The president plays cordial host at a ceremony for the Clintons' White House portraits. He even plugs that new book.

By BILL ADAIR, Times Staff Writer
Published June 15, 2004

[AP photo]
With a bow, former President Bill Clinton joins his wife, Sen. Hillary Rodham Clinton, in a White House unveiling of their portraits Monday.

WASHINGTON - As the alumni from the Clinton administration gathered at the White House on Monday, they whispered about the menu. Would they get shrimp?

The Bush administration invited more than 100 Clintonites to see the unveiling of the official portraits of President Bill Clinton and Sen. Hillary Rodham Clinton. Afterward, the group was treated to lunch in the State Dining Room.

At the White House, like so many places, food tells you where you stand in the pecking order. Some people only merit cold cuts and a bowl of punch. Others get a full buffet with shrimp. The Clintonites didn't get shrimp, but they did get an elegant buffet that included salmon and crab cakes.
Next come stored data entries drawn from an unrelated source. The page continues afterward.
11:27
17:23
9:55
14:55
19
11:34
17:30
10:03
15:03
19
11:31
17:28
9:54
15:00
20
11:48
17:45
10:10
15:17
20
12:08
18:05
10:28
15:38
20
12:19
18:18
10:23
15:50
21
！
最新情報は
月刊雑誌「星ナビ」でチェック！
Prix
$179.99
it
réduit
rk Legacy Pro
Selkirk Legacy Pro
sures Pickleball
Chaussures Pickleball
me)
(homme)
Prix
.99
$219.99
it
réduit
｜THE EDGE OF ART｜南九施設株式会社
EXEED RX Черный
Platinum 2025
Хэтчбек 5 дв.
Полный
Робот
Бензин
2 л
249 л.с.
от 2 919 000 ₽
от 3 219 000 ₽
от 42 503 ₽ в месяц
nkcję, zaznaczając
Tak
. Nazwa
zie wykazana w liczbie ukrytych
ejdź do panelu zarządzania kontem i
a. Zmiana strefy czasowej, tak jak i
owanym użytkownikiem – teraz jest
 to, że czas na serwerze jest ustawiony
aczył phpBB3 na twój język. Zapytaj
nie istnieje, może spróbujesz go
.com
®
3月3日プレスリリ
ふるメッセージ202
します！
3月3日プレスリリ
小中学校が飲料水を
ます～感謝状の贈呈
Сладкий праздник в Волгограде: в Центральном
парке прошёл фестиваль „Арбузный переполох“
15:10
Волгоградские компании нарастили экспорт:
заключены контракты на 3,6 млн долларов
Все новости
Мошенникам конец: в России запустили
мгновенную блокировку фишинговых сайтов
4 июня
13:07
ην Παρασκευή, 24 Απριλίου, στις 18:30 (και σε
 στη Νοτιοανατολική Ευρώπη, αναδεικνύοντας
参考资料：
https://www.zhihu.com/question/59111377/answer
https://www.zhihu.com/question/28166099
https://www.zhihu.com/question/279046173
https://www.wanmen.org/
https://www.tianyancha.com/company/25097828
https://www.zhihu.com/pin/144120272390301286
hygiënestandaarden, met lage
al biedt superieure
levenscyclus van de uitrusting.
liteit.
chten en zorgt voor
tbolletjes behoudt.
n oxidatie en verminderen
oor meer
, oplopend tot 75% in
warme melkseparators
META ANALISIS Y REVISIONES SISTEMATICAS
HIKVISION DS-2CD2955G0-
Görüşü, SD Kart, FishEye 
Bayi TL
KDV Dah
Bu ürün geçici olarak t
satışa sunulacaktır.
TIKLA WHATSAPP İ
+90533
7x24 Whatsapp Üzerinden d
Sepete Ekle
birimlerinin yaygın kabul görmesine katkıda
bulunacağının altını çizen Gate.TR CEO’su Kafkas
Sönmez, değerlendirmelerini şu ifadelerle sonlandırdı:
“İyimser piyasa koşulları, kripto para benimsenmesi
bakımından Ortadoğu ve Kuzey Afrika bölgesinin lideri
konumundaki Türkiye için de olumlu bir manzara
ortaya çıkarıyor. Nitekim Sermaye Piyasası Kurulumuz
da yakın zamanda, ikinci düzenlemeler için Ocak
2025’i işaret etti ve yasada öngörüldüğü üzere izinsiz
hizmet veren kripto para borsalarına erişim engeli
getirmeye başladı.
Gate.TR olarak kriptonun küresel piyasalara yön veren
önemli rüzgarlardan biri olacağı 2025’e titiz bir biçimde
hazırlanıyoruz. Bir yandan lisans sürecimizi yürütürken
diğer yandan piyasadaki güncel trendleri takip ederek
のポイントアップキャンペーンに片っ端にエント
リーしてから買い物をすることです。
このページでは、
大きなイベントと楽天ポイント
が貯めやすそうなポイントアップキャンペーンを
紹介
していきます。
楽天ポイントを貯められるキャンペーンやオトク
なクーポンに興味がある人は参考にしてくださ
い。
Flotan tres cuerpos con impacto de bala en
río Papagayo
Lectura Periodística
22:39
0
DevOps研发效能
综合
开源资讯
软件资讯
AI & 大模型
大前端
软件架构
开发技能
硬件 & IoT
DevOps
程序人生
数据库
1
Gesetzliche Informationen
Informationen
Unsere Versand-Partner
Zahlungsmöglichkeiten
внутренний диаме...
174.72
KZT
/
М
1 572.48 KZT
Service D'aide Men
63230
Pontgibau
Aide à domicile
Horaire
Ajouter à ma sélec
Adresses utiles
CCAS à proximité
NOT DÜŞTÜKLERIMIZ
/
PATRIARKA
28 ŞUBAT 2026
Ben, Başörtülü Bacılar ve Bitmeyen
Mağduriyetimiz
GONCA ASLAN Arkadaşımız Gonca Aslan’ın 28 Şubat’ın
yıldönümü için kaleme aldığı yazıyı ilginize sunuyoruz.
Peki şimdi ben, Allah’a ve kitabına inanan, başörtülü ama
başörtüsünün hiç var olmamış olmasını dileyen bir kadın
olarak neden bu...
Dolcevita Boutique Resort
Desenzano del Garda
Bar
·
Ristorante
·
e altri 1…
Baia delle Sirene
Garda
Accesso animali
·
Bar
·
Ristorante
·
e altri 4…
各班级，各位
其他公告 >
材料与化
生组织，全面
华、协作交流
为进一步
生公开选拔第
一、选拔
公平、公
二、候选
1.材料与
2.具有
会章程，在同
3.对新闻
"Many of us noted that the lunch offering was quite lavish and quite generous," said Thurgood Marshall Jr., a former Clinton aide.

The event - and the cuisine - symbolized a momentary thaw in the frigid relations between the Bush White House and the Democrats.

At the unveiling ceremony, Bush offered a glowing tribute to Clinton, who defeated President Bush's father to win the White House in 1992. Clinton was also the man to whom the younger Bush had referred when he promised to "to restore honor and dignity" to the presidency.

But all that was a distant memory Monday.

Instead, Bush said the Democrat "showed a deep and far-ranging knowledge of public policy, a great compassion for people in need, and the forward-looking spirit that Americans like in a president."

Bush praised Clinton's determination and optimism, noting that he had run the presidential campaign for liberal George McGovern in the conservative state of Texas. Bush joked that, "You've got to be optimistic to give six months of your life running the McGovern campaign in Texas."

Bush even gave a plug for Clinton's memoirs, which will be published next week.

"I could tell you more of the story," Bush said with a smile, "but it's coming out in fine bookstores all over America."

Clinton, stepping to the familiar White House podium after the portraits were unveiled, recalled how editorial cartoonists had depicted him over his career. When he was a young governor in Arkansas, he was shown in a baby carriage, then riding a tricycle and then a bicycle.

When he became president, the cartoonist "put Hillary and me in a pickup truck with a huntin' dog."

Clinton made it clear how unusual it was to have a cease-fire in the partisan battles.

He said, "I hope that I will live long enough to see American politics return to vigorous debates, where we argue who's right and wrong, not who's good and bad."